Busting the Myths of Welding of High Strength S690 and S960 Steel

Despite both the S690 and the S960 steel are produced in an industrial scale in many countries in the world since the 1990s, their applications in construction are rather limited owing to their high material costs, difficulties in welding and associated quality assurance, and a lack of efficient structural design. However, many design and construction engineers believe that a wide application of these steel will introduce a fundamental change to how multi-storey buildings and long span bridges are built. Nevertheless, to some structural engineers, there are technical concerns on applying these steel in large scale construction projects. Moreover, there are occasionally conflicting reports in the literature on the mechanical properties of the welded sections of these steel, and also the structural behaviour of their welded members and joints over the past 30 years. 

In many modern steel mills, these high strength steel are manufactured with a highly controlled heat treatment process known as “Quenching and Tempering” to produce a homogeneous microstructure of tempered martensite. This is a fine-grained crystalline form of steel with high strengths and toughness. However, a transient heating / cooling cycle induced during welding of these steel may initiate phase transformation, re-crystallisation and grain growth, i.e. to transform into a heterogeneous microstructure, within the heat affected zones of the welded joints, as shown in Fig. A. 
Fig. A   Microstructural changes in Q690-QT steels after welding

It is important to control the heating up as well as the cooling down processes so that any microstructural change in the heat affected zones of the welded joints is kept to be a minimum. This is generally achieved through a careful selection of various welding parameters according to geometrical details of the weld joints so that the heat input energy during welding is kept to be a practical minimum. Then, the welded joints are cool down quickly, giving little time for a significant microstructural change to take place within the heat affected zones. In general, the time for the steel to cool down from 800 ^oC to 500 ^oC, i.e. t_8/5 , is often adopted for this purpose. In practice, the value of t_8/5 should not exceed 10 to 15 seconds in those steel plates of 10 to 50 mm thick.

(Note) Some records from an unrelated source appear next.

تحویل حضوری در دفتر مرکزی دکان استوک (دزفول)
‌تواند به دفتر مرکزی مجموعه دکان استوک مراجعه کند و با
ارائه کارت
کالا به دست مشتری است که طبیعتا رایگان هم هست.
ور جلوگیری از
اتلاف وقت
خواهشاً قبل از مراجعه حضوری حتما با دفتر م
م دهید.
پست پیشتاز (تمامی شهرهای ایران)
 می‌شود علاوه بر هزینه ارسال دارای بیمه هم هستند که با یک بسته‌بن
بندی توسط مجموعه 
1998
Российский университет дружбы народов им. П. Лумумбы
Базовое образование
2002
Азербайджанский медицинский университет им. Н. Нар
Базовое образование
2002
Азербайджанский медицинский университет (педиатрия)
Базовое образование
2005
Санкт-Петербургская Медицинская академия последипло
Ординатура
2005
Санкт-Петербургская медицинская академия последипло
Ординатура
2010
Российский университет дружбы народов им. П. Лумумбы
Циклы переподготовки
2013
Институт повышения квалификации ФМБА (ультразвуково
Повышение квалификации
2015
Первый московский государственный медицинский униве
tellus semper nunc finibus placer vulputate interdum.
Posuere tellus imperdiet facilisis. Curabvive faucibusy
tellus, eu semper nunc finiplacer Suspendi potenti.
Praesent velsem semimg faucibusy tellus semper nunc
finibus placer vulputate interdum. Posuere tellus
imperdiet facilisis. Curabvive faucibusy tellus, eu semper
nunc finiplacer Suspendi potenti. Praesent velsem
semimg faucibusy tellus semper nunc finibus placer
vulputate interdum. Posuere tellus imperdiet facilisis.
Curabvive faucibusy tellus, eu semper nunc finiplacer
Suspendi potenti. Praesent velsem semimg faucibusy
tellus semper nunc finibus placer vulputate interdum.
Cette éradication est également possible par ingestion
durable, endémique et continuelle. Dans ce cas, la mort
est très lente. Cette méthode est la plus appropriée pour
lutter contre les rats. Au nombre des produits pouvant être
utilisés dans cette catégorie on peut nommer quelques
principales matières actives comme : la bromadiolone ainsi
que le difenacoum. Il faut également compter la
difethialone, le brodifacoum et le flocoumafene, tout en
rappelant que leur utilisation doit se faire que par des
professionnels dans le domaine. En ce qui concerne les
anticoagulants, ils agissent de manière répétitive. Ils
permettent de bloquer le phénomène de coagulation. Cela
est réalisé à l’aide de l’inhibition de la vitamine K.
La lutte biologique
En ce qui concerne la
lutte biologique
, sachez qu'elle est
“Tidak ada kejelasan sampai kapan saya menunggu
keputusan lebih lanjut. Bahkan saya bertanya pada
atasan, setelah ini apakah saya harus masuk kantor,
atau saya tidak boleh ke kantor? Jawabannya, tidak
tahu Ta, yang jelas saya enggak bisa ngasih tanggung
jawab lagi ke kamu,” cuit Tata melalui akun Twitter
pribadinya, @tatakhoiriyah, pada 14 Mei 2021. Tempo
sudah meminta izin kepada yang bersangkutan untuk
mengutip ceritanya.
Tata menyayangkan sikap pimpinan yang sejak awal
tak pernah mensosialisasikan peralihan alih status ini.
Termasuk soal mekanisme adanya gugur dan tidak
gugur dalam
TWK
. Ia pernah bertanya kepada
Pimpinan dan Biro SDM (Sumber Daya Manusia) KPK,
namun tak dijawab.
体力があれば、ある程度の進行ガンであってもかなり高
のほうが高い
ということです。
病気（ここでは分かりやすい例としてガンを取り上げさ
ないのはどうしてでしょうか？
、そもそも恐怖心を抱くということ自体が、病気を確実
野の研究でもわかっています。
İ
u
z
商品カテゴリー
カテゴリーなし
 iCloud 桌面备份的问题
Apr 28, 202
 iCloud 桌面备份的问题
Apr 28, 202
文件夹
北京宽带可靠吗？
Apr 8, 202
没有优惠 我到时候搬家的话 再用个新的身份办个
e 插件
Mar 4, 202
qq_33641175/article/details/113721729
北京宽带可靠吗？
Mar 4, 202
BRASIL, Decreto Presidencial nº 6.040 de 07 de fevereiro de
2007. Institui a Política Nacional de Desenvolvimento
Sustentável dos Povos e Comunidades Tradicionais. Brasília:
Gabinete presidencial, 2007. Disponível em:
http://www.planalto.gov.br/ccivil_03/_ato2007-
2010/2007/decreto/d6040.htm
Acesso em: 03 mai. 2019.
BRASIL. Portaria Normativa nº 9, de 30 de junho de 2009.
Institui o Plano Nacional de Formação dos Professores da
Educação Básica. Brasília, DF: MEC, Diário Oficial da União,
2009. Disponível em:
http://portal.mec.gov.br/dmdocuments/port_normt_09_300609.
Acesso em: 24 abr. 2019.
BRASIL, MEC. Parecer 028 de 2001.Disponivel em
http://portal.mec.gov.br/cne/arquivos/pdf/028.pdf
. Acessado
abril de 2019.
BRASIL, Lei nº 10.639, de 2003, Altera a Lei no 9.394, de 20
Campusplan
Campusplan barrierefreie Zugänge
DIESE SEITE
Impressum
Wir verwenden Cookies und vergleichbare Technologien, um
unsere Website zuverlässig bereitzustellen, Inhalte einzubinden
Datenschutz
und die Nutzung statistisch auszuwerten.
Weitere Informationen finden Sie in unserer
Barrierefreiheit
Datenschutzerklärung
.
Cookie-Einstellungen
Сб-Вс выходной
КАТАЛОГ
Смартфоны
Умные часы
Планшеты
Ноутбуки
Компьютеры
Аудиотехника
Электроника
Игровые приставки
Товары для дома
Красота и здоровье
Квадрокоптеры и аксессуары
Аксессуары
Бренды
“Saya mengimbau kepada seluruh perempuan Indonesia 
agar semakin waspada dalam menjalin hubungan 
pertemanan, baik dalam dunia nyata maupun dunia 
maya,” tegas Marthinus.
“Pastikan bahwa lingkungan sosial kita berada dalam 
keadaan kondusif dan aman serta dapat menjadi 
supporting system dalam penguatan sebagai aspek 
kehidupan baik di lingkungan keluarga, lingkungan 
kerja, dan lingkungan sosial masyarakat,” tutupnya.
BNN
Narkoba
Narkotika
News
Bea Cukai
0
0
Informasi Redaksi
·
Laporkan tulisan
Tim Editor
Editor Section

Hence, welding in these steel will potentially cause a significant reduction in their mechanical properties if both the maximum temperatures during welding and the cooling rates after welding are not properly controlled, in particular, in those steel plates with practical thicknesses in construction, i.e. 6 to 80 mm thick.  It is highly desirable to assess or predict reductions in various mechanical properties of these welded sections, and more importantly, how to eliminate any such reduction in these welded sections.